Manifold learning: what, how, and why
Marina Meilă, Hanyu Zhang
TL;DR
This survey synthesizes the mathematical and statistical foundations of manifold learning, detailing how neighborhood graphs, local linear approximations, and embedding algorithms reveal low-dimensional manifold structure in high-dimensional data. It contrasts one-shot spectral methods (Isomap, Diffusion Maps, Laplacian Eigenmaps, LTSA) with relaxation-based neighbor embeddings (t-SNE, UMAP), highlighting their guarantees, limitations, and susceptibility to distortions like the REP. The work emphasizes the role of the Laplace-Beltrami operator, intrinsic dimension estimation, and scale selection as core statistical challenges, and discusses practical guidance for applications in statistics and the sciences. Overall, it frames manifold learning as a principled toolkit for visualization, regularization, and scientific discovery, while acknowledging existing gaps in isometric embedding and robust dimension inference.
Abstract
Manifold learning (ML), known also as non-linear dimension reduction, is a set of methods to find the low dimensional structure of data.
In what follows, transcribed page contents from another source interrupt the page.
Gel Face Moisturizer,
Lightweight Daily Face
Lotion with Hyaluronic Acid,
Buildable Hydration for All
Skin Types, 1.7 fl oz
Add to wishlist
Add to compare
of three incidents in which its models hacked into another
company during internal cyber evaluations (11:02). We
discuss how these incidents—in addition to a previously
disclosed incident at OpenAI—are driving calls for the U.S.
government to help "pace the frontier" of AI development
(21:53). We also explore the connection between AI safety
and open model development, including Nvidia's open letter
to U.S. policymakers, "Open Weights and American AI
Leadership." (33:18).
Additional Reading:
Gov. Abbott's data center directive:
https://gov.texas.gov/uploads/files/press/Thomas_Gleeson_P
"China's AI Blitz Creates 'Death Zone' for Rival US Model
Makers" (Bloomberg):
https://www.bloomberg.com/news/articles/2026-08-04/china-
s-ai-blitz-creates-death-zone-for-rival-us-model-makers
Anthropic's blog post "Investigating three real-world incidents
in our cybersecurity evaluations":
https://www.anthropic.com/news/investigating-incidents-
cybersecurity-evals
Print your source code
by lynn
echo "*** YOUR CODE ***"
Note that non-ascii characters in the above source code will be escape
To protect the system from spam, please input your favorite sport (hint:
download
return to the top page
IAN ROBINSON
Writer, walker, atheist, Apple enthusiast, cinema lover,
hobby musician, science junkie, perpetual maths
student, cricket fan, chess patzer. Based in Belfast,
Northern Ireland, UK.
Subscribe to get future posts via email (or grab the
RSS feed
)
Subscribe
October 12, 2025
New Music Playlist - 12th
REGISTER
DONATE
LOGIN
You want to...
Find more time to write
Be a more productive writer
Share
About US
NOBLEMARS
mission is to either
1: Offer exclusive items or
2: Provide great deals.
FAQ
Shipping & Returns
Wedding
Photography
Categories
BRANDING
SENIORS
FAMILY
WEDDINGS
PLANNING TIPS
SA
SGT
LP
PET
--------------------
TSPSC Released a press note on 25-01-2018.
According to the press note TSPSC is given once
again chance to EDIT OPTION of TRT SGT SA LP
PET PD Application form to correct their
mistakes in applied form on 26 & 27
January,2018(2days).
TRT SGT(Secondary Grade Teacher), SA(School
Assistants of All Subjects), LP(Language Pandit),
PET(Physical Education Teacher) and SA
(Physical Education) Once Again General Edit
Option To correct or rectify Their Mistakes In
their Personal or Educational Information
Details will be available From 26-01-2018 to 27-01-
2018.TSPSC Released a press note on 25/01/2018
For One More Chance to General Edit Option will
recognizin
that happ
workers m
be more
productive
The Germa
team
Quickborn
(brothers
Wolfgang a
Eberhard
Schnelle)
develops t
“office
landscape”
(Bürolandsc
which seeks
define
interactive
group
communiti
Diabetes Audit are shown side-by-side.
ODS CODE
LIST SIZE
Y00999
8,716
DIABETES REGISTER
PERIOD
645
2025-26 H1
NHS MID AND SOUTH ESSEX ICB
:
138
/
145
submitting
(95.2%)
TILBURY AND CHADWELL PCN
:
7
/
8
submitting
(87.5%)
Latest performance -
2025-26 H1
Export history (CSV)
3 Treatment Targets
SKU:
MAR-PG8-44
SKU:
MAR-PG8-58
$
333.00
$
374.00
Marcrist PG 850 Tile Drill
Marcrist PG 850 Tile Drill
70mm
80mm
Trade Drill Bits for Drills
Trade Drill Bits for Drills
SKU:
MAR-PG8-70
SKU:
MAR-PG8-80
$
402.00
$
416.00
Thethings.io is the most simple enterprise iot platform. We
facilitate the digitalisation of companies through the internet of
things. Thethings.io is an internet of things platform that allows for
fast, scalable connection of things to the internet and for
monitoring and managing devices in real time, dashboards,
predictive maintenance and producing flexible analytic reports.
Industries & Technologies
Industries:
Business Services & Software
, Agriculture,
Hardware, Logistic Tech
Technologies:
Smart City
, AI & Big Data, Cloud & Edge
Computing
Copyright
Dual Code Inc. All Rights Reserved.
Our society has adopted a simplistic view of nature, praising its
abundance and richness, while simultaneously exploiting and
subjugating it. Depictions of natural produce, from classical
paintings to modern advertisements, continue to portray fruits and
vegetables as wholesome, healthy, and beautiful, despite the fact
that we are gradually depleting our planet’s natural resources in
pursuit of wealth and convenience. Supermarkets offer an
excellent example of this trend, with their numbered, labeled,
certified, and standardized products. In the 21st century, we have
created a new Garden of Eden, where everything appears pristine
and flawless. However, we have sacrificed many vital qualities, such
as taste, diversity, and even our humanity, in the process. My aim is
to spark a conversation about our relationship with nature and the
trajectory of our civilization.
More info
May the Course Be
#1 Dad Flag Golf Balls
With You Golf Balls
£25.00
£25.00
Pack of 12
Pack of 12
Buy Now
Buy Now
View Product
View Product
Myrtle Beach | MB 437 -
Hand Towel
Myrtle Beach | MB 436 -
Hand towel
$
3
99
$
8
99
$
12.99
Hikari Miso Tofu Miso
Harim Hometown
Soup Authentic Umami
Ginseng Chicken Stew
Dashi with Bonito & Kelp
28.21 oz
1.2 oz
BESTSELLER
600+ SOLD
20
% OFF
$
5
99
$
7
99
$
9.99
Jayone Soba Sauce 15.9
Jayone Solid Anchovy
Dimension reduction for large, high dimensional data is not merely a way to reduce the data; the new representations and descriptors obtained by ML reveal the geometric shape of high dimensional point clouds, and allow one to visualize, de-noise and interpret them. This survey presents the principles underlying ML, the representative methods, as well as their statistical foundations from a practicing statistician's perspective. It describes the trade-offs, and what theory tells us about the parameter and algorithmic choices we make in order to obtain reliable conclusions.